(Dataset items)
*** Block opens ***

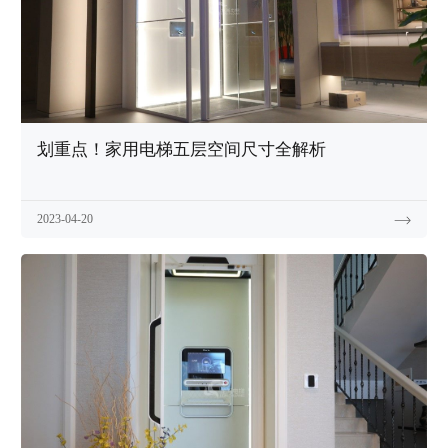
划重点！家用电梯五层空间尺寸全解析
2023-04-20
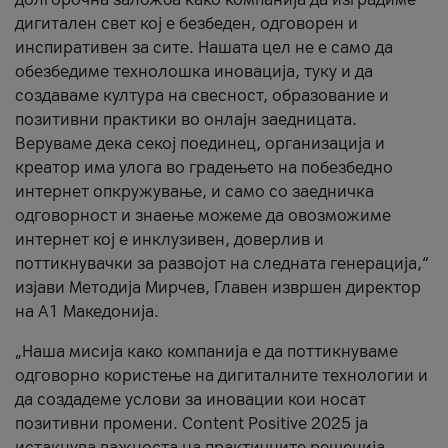
дигитален свет кој е безбеден, одговорен и
инспиративен за сите. Нашата цел не е само да
обезбедиме технолошка иновација, туку и да
создаваме култура на свесност, образование и
позитивни практики во онлајн заедницата.
Веруваме дека секој поединец, организација и
креатор има улога во градењето на побезбедно
интернет опкружување, и само со заедничка
одговорност и знаење можеме да овозможиме
интернет кој е инклузивен, доверлив и
поттикнувачки за развојот на следната генерација,“
изјави Методија Мирчев, Главен извршен директор
на А1 Македонија.
„Наша мисија како компанија е да поттикнуваме
одговорно користење на дигиталните технологии и
да создадеме услови за иновации кои носат
позитивни промени. Content Positive 2025 ја
истакнува важноста на практичните решенија,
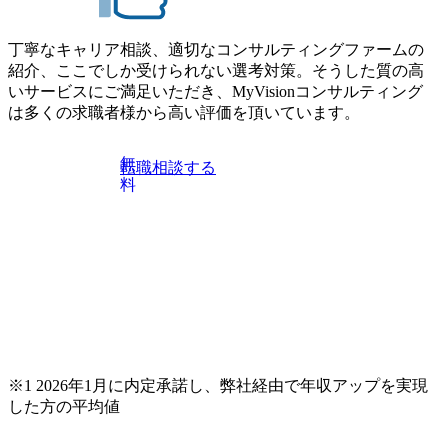
丁寧なキャリア相談、適切なコンサルティングファームの
紹介、ここでしか受けられない選考対策。そうした質の高
いサービスにご満足いただき、MyVisionコンサルティング
は多くの求職者様から高い評価を頂いています。
無
転職相談する
料
※1 2026年1月に内定承諾し、弊社経由で年収アップを実現
した方の平均値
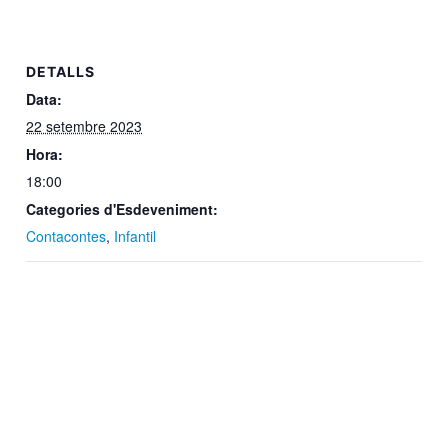
DETALLS
Data:
22 setembre 2023
Hora:
18:00
Categories d'Esdeveniment:
Contacontes
,
Infantil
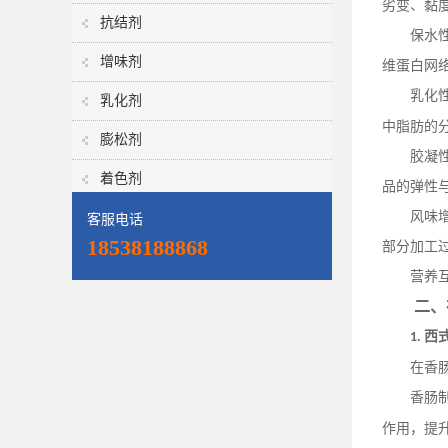
劣变、黏
抗结剂
保水
增味剂
维蛋白网
乳化
乳化剂
中脂肪的
膨松剂
胶凝
着色剂
品的弹性
风味
客服电话
18538188868
部分加工
营养
二、
西
1.
在香
香肠
作用，提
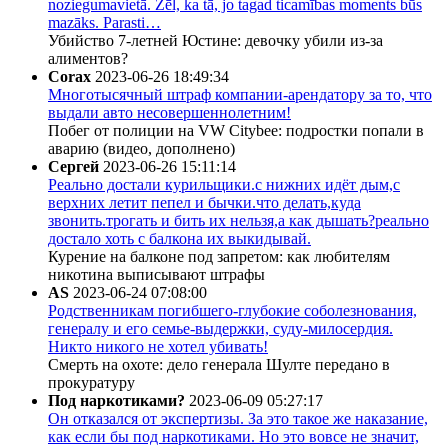
noziegumavietā. Žēl, ka tā, jo tagad ticamības moments būs
mazāks. Parasti…
Убийство 7-летней Юстине: девочку убили из-за
алиментов?
Corax
2023-06-26 18:49:34
Многотысячный штраф компании-арендатору за то, что
выдали авто несовершеннолетним!
Побег от полиции на VW Citybee: подростки попали в
аварию (видео, дополнено)
Сергей
2023-06-26 15:11:14
Реально достали курильщики.с нижних идёт дым,с
верхних летит пепел и бычки.что делать,куда
звонить.трогать и бить их нельзя,а как дышать?реально
достало хоть с балкона их выкидывай.
Курение на балконе под запретом: как любителям
никотина выписывают штрафы
AS
2023-06-24 07:08:00
Родственникам погибшего-глубокие соболезнования,
генералу и его семье-выдержки, суду-милосердия.
Никто никого не хотел убивать!
Смерть на охоте: дело генерала Шулте передано в
прокуратуру
Под наркотиками?
2023-06-09 05:27:17
Он отказался от экспертизы. За это такое же наказание,
как если бы под наркотиками. Но это вовсе не значит,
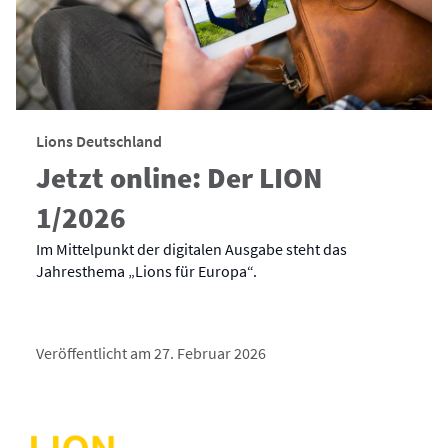
Lions Deutschland
Jetzt online: Der LION
1/2026
Im Mittelpunkt der digitalen Ausgabe steht das
Jahresthema „Lions für Europa“.
Veröffentlicht am 27. Februar 2026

*** Block closes ***

Task to carry out
For every line above that holds the word "интернет", report the whole line.

Result
интернет опкружување, и само со заедничка
интернет кој е инклузивен, доверлив и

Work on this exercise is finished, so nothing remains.